I love that Mike Schur doesn’t dabble in that trope. When Andy and April decided to get married, they just did it. They threw themselves into it. Everyone else doubted, but not Andy and April, and that’s the way it works with Mike Schur characters — there are stumbles along the way, and there is even some on-again, off-again business, but once a couple commits — once they get engaged — on a Mike Schur series, all the forces that stand in the way of a marriage are exterior. It’s never about the doubt that a couple feels for one another.
And that’s how his couples have always been characterized: Two people who have problems, but doubt about their relationship together is never one of them (note that Jim and Pam only began to experience relationship problems after Mike Schur left The Office). They are good people who make mistakes but who love each other through it all, and Mike Schur does not erect obstacles — like affairs — that might otherwise assassinate the character of a couple’s love for each other.
Once Jake and Amy got engaged, there was never any doubt about their eventual marriage on Brooklyn Nine Nine, either. The Bachelor party might go awry; an ex-boyfriend might show up in the wedding band; and the perfectly-planned wedding itself might dematerialize after a bomb threat, but Jake and Amy never thought, “Maybe this is a bad idea.” When Boyle threw a last-minute wedding together in the Nine-Nine, we knew it would be as beautiful as anything Amy might have planned, just as Leslie’s wedding to Ben inside the Parks Department had been.
You know what else I love about Schur weddings: He writes his characters’ vows, and he somehow nails it every time, mixing the perfect amount of humor with romance. He delivers the perfect line — “as long as you’re with the right people, you can handle anything” — but knows the best way to someone’s heart is a well-placed joke, and Amy’s “Your butt is the bomb. There will be no survivors” line may be the first ass joke to ever nearly bring me to tears. It was the “I love you and I like you” of the Jake and Amy wedding.

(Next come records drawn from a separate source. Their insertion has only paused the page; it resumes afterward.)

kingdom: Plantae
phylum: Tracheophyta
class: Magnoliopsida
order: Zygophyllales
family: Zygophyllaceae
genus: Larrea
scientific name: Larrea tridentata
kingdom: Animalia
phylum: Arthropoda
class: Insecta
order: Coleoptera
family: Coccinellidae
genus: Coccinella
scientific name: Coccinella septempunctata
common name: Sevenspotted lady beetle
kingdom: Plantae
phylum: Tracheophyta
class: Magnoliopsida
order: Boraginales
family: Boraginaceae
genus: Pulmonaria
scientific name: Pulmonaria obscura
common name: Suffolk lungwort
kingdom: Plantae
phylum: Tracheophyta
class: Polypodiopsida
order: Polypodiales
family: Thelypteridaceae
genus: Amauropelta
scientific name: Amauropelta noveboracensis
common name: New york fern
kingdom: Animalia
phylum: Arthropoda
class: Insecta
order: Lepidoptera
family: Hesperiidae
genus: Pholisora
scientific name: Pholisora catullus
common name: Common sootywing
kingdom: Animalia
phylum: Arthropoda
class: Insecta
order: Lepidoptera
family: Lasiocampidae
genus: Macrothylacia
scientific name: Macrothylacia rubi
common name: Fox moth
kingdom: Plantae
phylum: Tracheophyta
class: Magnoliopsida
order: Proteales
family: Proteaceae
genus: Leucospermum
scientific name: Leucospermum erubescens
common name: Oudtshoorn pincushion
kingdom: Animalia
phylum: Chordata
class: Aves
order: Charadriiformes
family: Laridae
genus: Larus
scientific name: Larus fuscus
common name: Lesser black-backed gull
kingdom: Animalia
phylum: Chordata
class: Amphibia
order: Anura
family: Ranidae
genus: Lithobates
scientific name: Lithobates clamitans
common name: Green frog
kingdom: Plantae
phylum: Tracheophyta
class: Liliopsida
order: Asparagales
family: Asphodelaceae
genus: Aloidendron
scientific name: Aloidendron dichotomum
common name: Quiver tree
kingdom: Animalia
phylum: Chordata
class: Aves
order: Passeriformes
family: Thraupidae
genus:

The Brooklyn Nine Nine wedding was, as all Mike Schur weddings are: Perfect. Perfect for the show. Perfect for the characters. Perfect for the viewers. I’m so thankful that the series will be back next season for so many reasons, but one of the chief reasons is to see Jake and Amy handle all the many roadblocks that come their way in marriage, but who never turn on each other when things get difficult. May we all have Mike Schur marriages in our own lives (and I don’t mean being married to Regis Philbin’s daughter).